◆ **Questions on the material**:
1) Summarize the post about history teaching in two sentences.
2) Rewrite the post about history teaching between "Ferguson and Gove’s" and "conservative political goals.", inclusive, putting "criticism" in place of "condemnation".
3) In the post about history teaching, which historian did Michael Gove invite to oversee the introduction of a history syllabus?

◆ **Passage for review**:
*****
I attended the Republic Annual Conference last Saturday and particularly enjoyed a panel on ‘Our Republican Heritage.’ Geoffrey Robertson QC and Edward Vallance first talked about Britain’s republican and radical history. But then the Q&A session turned to a more contemporary and immediate issue, namely the teaching of history.

Vallance brought up the Education Secretary Michael Gove’s plans to emphasise the British Empire in history teaching. Gove recently invited the right-wing historian Niall Ferguson to oversee the introduction of a history syllabus which ensures pupils are aware that modern history is the history of “the rise of western domination of the world.”

Ferguson and Gove’s ideas were opposed by Vallance on the grounds that emphasising Britain’s imperialist past would relegate the history of its radicals who fought for the liberties which we so value today. In the Historikerstreit of the 1980s Jürgen Habermas criticised right-wing German historians and politicians who wanted to revise Germany’s Nazi history to create a ‘useable’ German identity. Vallance followed Habermas’s line of attack in his condemnation of Gove’s attempts to rewrite the history school curriculum for the benefit of conservative political goals.

Update — 10.6.2010

The similarities with the original German Historikerstreit are growing already. Seumas Milne has written an article for the Guardian criticising the planned reforms: ‘Part of the motivation appears to be a doomed and perverted attempt to create a sense of national identity out of a historical inheritance that should be utterly rejected.’

The introduction of the history of British radicalism into the curriculum would certainly be worthwhile. Of course, it is healthy for pupils to be exposed to radical ideas but not necessarily as a part of an attempt to increase the number of radicals in British society. The best reasons for teaching not only about the history of British radicalism but also about the less than glorious parts of Britain’s  past are that it would engender pupils with critical mindsets.
*****
◆ **Provided records**:

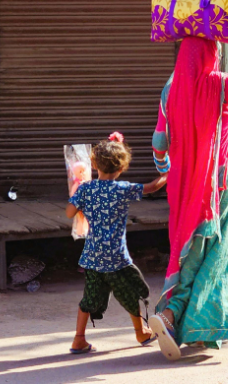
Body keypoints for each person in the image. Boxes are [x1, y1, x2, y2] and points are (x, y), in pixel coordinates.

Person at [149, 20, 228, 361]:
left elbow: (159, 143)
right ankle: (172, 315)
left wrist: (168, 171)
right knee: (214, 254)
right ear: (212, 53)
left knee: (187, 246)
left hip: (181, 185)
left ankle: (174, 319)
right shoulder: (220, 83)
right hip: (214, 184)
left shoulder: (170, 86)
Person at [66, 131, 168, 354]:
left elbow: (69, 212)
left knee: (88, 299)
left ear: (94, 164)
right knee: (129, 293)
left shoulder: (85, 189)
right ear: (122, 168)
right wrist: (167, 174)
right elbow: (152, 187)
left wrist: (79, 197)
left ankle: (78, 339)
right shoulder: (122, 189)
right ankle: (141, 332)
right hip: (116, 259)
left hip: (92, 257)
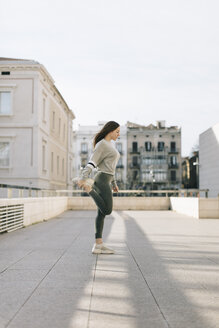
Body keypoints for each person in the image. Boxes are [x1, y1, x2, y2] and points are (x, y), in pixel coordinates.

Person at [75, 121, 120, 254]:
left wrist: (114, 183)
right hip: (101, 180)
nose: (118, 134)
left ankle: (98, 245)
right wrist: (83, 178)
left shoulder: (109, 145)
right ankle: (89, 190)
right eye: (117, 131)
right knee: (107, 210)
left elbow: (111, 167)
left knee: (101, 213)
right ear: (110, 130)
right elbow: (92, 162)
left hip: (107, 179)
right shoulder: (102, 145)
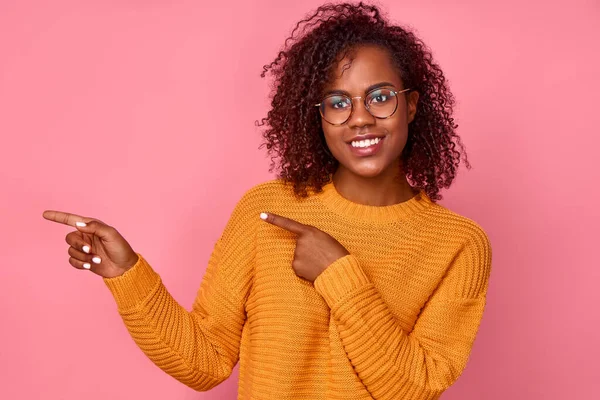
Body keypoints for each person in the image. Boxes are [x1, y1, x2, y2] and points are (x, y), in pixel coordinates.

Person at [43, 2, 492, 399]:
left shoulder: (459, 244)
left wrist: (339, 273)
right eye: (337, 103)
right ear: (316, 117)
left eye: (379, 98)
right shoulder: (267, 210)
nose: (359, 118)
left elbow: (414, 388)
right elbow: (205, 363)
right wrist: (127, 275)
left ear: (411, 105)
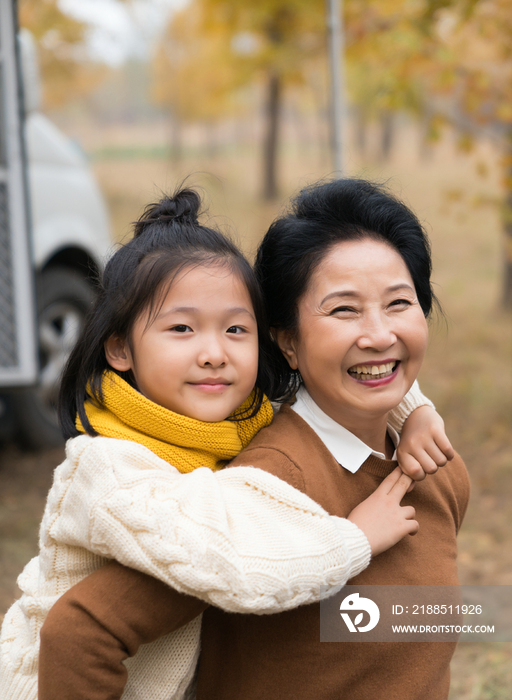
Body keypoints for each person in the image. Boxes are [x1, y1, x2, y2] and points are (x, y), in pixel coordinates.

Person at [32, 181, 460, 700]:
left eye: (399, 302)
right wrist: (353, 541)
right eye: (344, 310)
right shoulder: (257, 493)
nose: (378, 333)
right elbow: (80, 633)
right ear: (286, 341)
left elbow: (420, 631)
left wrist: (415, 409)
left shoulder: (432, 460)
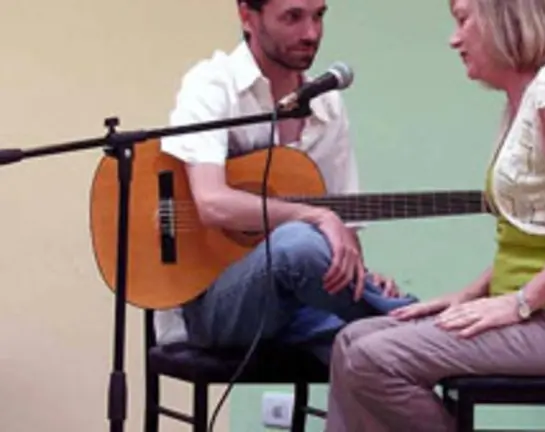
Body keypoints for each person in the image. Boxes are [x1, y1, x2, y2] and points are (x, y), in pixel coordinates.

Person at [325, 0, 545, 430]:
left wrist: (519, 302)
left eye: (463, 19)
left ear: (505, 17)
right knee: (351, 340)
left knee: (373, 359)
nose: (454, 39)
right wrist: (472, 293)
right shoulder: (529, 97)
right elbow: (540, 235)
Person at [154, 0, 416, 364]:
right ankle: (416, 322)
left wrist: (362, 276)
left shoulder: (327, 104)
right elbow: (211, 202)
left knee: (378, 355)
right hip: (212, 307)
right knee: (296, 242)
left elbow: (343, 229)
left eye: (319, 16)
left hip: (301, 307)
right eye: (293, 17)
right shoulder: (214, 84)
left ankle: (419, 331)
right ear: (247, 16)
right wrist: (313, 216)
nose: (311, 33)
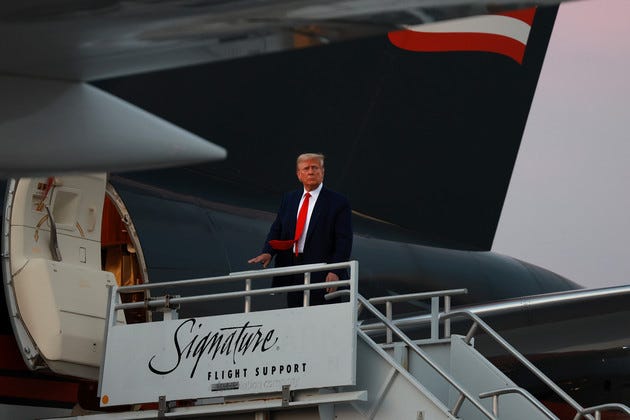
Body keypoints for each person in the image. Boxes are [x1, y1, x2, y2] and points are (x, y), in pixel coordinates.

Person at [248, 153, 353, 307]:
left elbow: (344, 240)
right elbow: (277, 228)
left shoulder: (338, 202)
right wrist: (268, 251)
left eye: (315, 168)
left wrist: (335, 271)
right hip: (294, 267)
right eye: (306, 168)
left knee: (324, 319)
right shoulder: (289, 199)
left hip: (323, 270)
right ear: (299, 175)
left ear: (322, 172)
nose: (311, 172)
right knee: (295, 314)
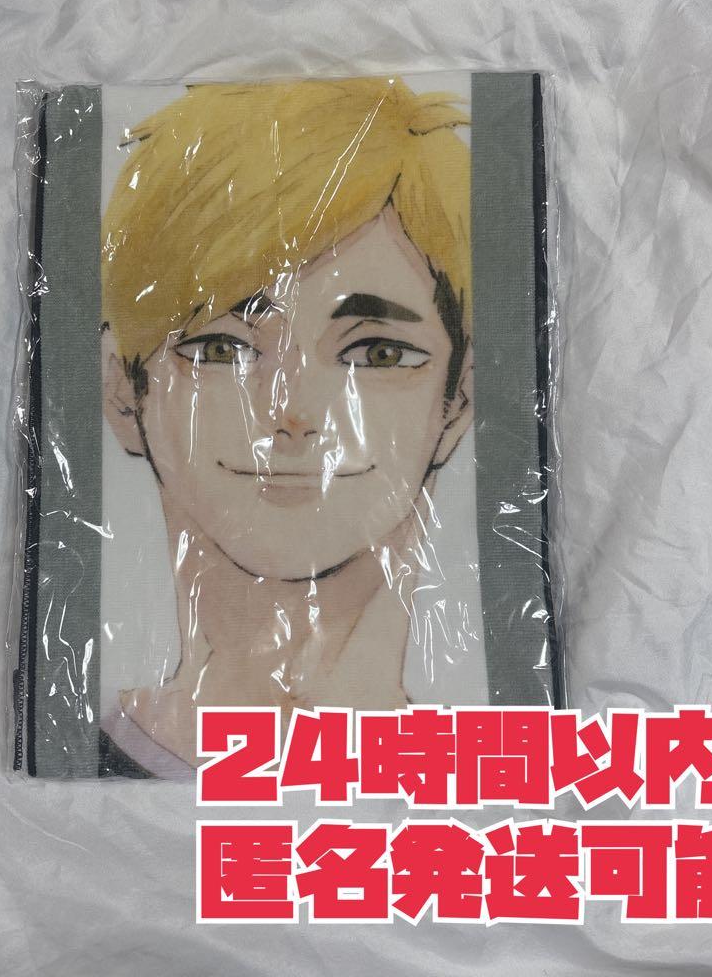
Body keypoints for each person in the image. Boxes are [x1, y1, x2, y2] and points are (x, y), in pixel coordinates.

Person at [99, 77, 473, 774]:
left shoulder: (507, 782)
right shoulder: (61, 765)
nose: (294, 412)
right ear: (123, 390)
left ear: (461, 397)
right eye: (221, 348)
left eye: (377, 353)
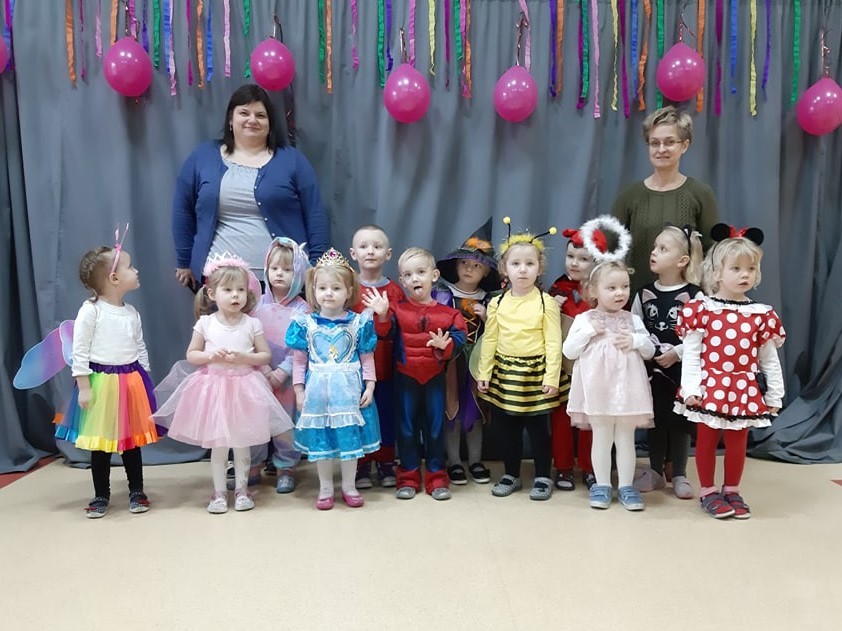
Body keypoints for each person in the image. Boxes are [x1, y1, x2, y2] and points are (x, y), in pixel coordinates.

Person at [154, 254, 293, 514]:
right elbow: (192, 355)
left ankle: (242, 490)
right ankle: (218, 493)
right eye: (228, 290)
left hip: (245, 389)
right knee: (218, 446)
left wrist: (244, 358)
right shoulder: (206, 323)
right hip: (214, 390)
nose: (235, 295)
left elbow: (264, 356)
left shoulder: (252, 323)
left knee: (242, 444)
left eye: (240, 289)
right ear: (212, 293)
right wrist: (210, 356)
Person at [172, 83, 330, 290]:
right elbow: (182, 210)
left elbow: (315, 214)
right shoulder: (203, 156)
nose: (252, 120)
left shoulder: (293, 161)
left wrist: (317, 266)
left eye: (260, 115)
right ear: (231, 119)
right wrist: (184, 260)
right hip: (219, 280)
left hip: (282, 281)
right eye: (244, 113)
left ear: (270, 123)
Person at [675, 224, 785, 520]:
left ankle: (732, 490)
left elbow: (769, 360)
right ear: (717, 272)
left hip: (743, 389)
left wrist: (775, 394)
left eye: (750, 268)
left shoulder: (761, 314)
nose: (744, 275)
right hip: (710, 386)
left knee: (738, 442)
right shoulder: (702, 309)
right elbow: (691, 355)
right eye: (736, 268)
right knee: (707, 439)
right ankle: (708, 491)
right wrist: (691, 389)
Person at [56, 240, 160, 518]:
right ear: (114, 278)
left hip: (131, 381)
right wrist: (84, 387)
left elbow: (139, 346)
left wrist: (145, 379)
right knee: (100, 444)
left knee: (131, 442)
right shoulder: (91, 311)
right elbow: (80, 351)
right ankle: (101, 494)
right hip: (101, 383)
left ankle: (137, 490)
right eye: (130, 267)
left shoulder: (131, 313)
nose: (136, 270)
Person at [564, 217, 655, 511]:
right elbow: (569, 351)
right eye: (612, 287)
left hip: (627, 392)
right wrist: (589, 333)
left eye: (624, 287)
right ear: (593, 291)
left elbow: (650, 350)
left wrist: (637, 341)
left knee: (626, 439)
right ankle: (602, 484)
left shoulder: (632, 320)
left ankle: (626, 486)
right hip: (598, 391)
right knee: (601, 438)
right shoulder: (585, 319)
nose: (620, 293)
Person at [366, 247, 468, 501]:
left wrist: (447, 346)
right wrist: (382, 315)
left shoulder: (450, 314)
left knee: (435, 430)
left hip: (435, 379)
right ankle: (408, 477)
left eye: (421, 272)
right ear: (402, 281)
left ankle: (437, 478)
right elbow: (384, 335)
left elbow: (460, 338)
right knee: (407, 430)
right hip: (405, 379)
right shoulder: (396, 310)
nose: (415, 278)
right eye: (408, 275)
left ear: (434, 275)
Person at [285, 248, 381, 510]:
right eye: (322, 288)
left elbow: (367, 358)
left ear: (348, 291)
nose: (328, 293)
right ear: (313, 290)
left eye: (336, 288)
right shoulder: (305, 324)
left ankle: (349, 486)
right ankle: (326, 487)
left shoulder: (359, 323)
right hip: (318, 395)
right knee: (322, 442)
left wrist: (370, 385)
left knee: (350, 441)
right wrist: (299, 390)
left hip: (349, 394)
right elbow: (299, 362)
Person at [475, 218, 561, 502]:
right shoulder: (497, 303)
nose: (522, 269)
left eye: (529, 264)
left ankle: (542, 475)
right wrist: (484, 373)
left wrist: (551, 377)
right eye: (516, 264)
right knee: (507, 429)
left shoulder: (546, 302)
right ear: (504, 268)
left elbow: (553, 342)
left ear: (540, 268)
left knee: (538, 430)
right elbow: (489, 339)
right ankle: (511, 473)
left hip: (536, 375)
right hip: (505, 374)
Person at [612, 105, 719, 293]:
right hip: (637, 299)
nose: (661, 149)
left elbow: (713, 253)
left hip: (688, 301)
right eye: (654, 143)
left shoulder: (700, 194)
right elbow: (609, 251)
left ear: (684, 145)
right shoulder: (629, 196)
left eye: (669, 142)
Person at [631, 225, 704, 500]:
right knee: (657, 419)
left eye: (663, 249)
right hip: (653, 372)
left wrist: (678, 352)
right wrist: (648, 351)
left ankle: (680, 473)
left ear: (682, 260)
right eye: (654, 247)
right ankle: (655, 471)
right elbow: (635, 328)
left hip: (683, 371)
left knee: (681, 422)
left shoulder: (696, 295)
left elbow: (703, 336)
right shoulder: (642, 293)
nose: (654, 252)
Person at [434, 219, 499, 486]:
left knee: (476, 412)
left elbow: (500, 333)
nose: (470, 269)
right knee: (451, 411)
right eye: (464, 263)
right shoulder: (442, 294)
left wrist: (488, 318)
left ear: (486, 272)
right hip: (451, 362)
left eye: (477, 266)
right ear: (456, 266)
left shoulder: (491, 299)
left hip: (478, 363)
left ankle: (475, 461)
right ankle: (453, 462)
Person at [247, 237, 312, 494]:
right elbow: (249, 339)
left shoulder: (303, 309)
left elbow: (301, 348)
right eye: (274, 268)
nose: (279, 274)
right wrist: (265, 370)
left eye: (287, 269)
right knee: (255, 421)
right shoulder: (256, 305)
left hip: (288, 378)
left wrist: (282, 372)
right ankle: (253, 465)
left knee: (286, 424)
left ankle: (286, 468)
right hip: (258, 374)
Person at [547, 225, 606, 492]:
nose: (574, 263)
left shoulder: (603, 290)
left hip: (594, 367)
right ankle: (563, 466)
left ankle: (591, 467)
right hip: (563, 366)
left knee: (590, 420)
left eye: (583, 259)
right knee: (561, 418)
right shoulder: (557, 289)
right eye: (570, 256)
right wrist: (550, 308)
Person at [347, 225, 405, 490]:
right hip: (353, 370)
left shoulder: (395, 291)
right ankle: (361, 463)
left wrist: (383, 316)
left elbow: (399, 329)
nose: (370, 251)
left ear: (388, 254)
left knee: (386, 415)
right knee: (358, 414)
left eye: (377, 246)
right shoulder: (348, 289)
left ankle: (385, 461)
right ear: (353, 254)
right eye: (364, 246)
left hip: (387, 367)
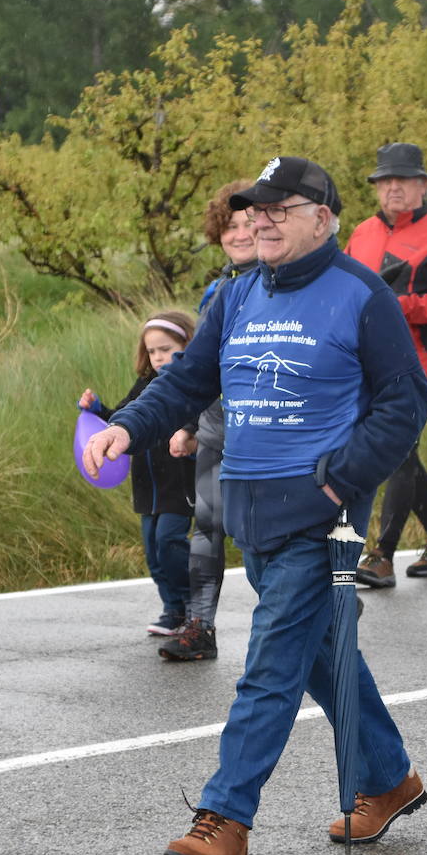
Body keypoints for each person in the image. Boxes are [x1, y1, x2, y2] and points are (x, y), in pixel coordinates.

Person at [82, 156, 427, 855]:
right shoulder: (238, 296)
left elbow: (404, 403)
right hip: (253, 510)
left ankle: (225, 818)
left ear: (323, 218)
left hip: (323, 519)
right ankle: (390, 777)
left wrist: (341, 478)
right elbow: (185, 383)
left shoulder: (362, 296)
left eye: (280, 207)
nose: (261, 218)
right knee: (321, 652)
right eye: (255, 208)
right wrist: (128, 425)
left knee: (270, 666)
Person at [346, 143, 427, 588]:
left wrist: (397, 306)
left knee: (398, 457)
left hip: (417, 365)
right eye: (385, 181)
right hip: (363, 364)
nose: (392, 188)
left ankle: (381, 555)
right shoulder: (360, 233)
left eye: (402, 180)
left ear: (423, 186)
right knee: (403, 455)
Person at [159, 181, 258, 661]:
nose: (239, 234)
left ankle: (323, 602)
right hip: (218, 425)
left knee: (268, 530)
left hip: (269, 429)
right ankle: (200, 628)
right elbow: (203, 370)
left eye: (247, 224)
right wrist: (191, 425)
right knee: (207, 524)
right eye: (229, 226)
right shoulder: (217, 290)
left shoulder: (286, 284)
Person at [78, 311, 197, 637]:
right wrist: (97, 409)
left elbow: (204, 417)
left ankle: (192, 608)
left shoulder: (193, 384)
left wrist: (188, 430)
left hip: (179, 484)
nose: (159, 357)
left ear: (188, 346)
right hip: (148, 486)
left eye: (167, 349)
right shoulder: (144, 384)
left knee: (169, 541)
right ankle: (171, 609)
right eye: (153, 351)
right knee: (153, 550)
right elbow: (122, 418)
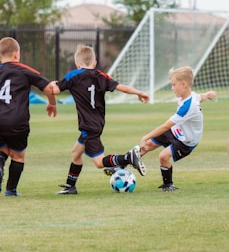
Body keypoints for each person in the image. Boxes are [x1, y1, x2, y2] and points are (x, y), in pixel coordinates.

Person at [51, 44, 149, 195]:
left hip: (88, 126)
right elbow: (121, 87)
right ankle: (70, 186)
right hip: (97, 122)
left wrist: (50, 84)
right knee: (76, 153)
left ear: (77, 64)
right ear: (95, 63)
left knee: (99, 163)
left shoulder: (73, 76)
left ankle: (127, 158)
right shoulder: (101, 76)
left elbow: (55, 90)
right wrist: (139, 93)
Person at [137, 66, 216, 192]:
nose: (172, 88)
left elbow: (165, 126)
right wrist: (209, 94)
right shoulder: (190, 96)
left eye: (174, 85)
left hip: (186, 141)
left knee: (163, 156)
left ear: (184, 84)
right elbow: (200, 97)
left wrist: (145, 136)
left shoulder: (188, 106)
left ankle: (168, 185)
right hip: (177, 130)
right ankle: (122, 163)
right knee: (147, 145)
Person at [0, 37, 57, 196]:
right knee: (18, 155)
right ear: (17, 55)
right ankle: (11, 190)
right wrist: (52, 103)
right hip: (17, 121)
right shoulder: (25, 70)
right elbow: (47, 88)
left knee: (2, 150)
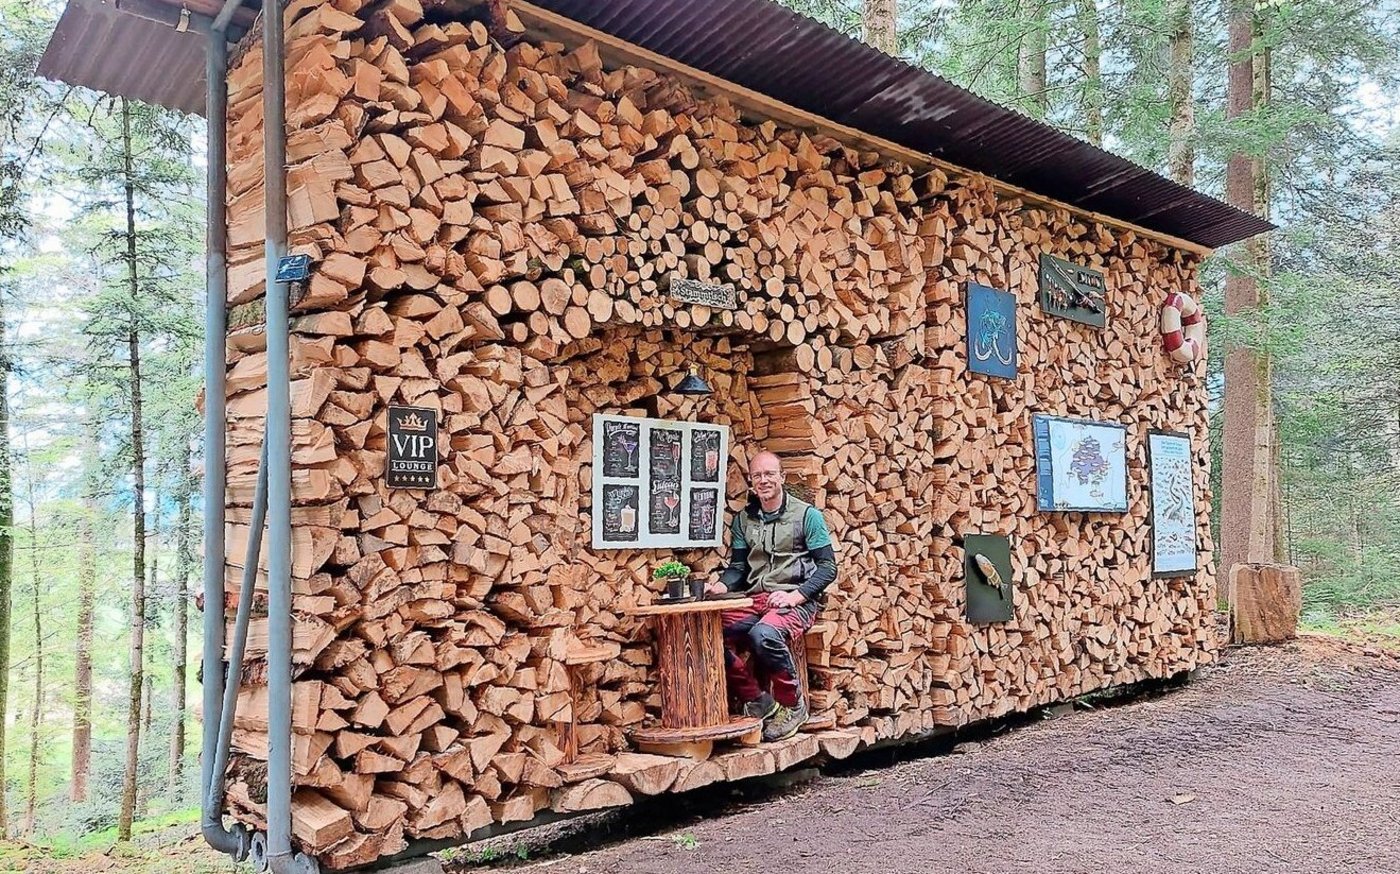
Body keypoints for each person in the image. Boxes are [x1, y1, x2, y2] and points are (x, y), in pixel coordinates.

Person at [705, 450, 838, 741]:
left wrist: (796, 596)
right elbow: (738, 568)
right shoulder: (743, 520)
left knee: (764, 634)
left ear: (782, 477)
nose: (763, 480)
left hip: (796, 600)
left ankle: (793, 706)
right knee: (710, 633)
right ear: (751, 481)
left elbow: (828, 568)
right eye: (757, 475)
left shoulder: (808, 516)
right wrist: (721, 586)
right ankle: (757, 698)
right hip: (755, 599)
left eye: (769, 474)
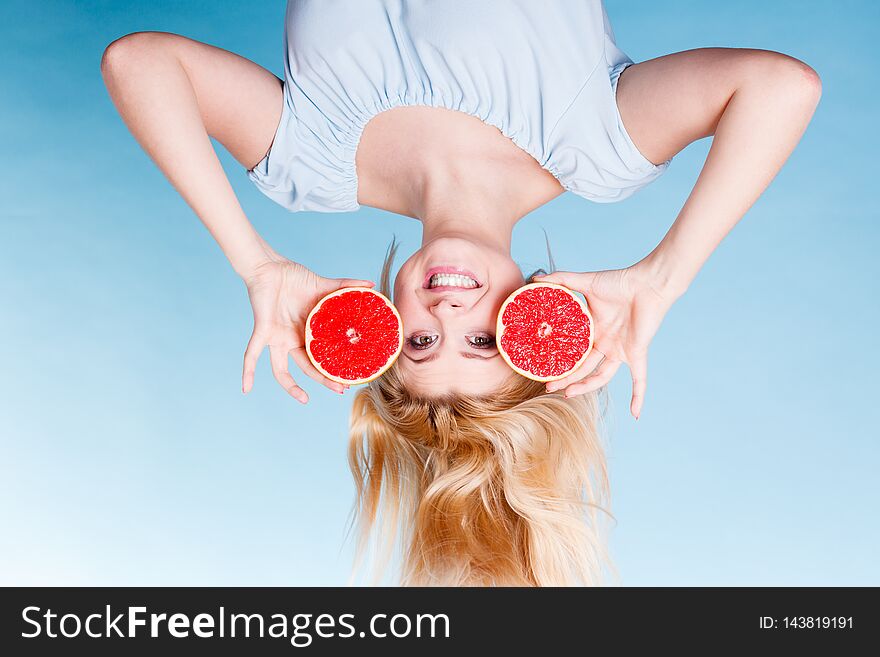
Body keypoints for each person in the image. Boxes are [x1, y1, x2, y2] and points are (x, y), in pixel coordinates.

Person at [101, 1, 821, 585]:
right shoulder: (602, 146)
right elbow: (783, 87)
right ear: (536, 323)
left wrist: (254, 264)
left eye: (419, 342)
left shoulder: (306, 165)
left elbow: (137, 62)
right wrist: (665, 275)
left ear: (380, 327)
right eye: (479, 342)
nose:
*****
◆ **Responses in order**:
1) At a Republic conference panel, Edward Vallance opposed Education Secretary Michael Gove's plans, with Niall Ferguson invited to oversee a new syllabus, to emphasize the British Empire in history teaching, arguing this would relegate the history of Britain's radicals, and he followed Jürgen Habermas's line of attack from the Historikerstreit. An update notes Seumas Milne's Guardian article criticizing the reforms, and the writer argues that teaching about British radicalism and the less than glorious parts of Britain's past would engender pupils with critical mindsets.

2)
Ferguson and Gove’s ideas were opposed by Vallance on the grounds that emphasising Britain’s imperialist past would relegate the history of its radicals who fought for the liberties which we so value today. In the Historikerstreit of the 1980s Jürgen Habermas criticised right-wing German historians and politicians who wanted to revise Germany’s Nazi history to create a ‘useable’ German identity. Vallance followed Habermas’s line of attack in his criticism of Gove’s attempts to rewrite the history school curriculum for the benefit of conservative political goals.

3) Niall Ferguson.